Inpatient clinical decision-making is a sequential decision problem with three core features: partial observability (unable to predict future patient conditions), open-ended reasoning (no fixed answers), and outcome lag (effects appear hours/days later). Existing evaluation methods for clinical large language models often simplify tasks to closed-ended ones, leak clinical processes, or rely on unanchored LLM scores, failing to reflect the complexity of real-world decisions.

## Core of the Framework: POMDP Modeling and Outcome-anchored Reward Design

The core innovation of CLR-voyance is formalizing inpatient reasoning as a POMDP and designing reward signals that meet two conditions: 1. Outcome-anchored (verifiable in the actual patient's treatment process); 2. Clinically validated (confirmed by professional doctors). The framework divides into a strategy-visible past (historical data accessible to the model) and a future visible only to the oracle (actual outcomes that verify reasoning quality), generating adaptive scoring rules for training and evaluation.

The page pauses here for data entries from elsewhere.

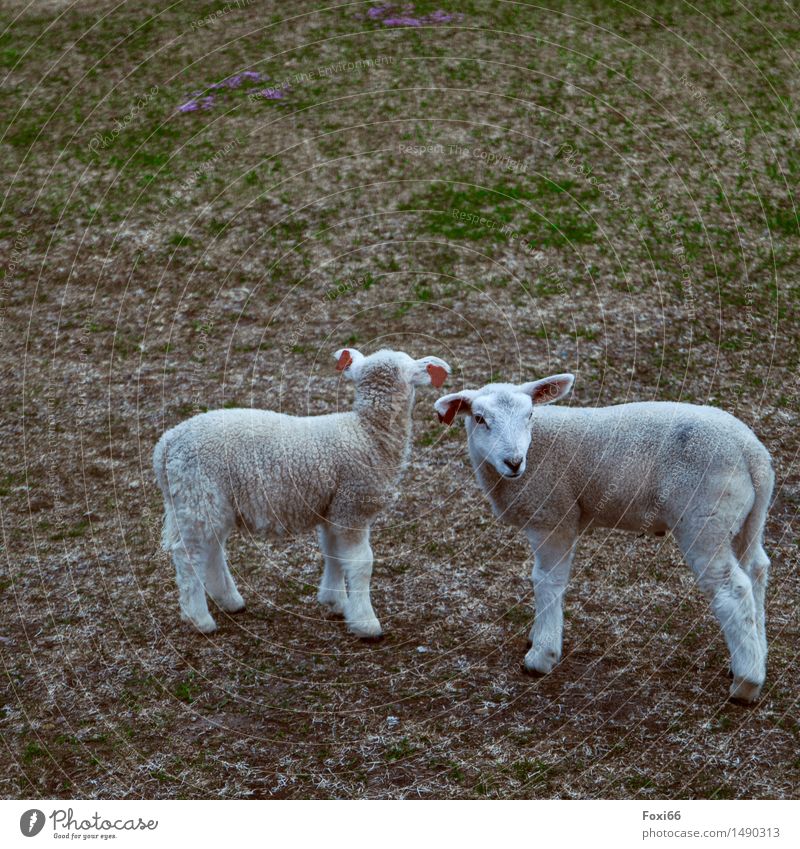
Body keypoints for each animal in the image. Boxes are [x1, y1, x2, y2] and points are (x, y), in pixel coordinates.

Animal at [152, 348, 450, 640]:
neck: (367, 434)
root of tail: (166, 445)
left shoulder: (333, 507)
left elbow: (333, 553)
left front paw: (336, 602)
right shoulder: (352, 505)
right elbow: (361, 563)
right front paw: (366, 623)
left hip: (208, 500)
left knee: (212, 548)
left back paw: (230, 601)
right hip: (198, 493)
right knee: (189, 556)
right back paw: (199, 619)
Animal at [438, 376, 776, 704]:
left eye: (530, 415)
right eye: (479, 419)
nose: (513, 462)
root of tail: (753, 453)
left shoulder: (554, 517)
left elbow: (546, 580)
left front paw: (542, 655)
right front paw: (538, 636)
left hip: (705, 518)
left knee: (733, 588)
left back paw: (746, 683)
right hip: (745, 520)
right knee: (756, 570)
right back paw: (755, 658)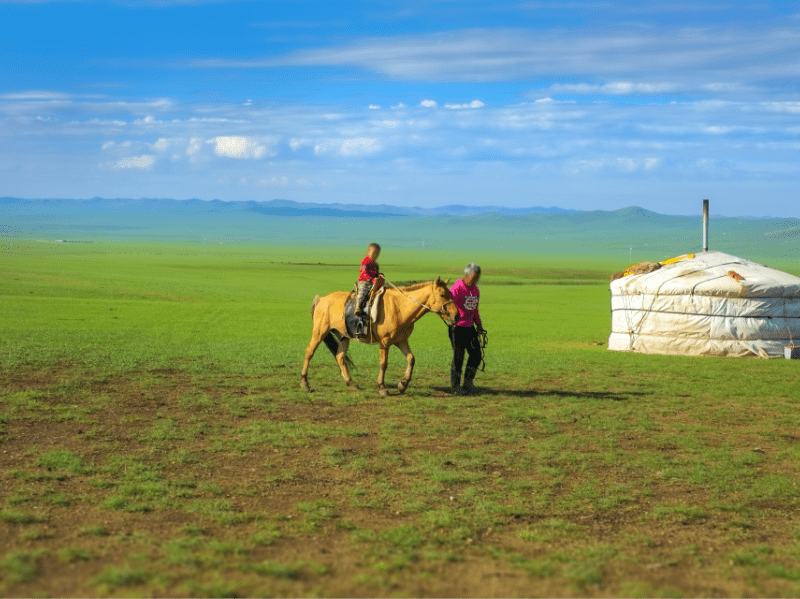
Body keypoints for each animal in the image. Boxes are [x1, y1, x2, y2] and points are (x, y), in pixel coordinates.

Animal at [300, 278, 460, 398]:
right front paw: (383, 388)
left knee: (340, 356)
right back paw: (305, 384)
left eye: (450, 293)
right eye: (442, 295)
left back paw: (351, 383)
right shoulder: (385, 342)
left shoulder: (401, 341)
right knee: (309, 352)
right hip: (320, 332)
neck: (400, 307)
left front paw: (403, 385)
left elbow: (411, 359)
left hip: (344, 336)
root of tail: (322, 299)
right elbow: (383, 364)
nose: (456, 316)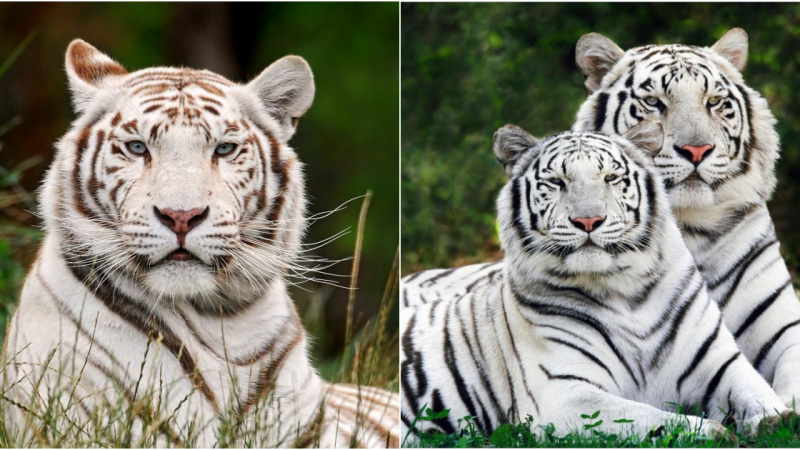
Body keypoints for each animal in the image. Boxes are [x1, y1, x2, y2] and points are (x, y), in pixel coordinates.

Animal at [404, 122, 792, 440]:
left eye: (610, 178)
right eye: (557, 183)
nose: (588, 221)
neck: (627, 292)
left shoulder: (718, 362)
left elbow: (753, 388)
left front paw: (776, 419)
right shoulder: (565, 395)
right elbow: (645, 418)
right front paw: (712, 432)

## Technical Implementation: Training Process and Clinical Alignment Research

The base models selected are Qwen3-8B and MedGemma-4B; Group Relative Policy Optimization (GRPO) reinforcement learning is used for post-training; advantages are integrated via model merging. A large-scale clinician alignment study was conducted: doctors designed scoring rules, scored model responses, and provided blind pairwise preference comparisons to validate effectiveness and offer insights for clinical LLM evaluation.

## Experimental Results: Performance Surpassing Cutting-edge Medical Models

CLR-voyance-8B achieved 84.91% on the CLR-POMDP benchmark, significantly outperforming GPT-5 (77.83%) and MedGemma-27B (66.66%). It also performed equivalently or better on existing medical benchmarks, enhancing professional capabilities without sacrificing generality.

## Real-world Deployment: Application Effectiveness in Actual Clinical Settings

CLR-voyance has been deployed in partner public hospitals for over six months, assisting doctors in drafting thousands of reasoning-intensive inpatient medical records, successfully integrating into existing clinical information systems, and verifying its practicality and reliability in real-world scenarios.

## Technical Insights: Key Directions for Clinical AI Development

The insights from CLR-voyance include: the value of formal modeling (POMDP), the importance of outcome-aware rewards, the necessity of clinical validation, and the potential of small-scale models (8B parameters outperforming larger models). Future work can further explore the application of this framework in more clinical scenarios.

## Conclusion: Significant Progress in the Field of Clinical AI

CLR-voyance represents a significant progress in clinical AI, innovatively applying the POMDP framework to clinical reasoning, combining technical rigor and clinical practicality, and providing a reference paradigm for future clinical decision support systems.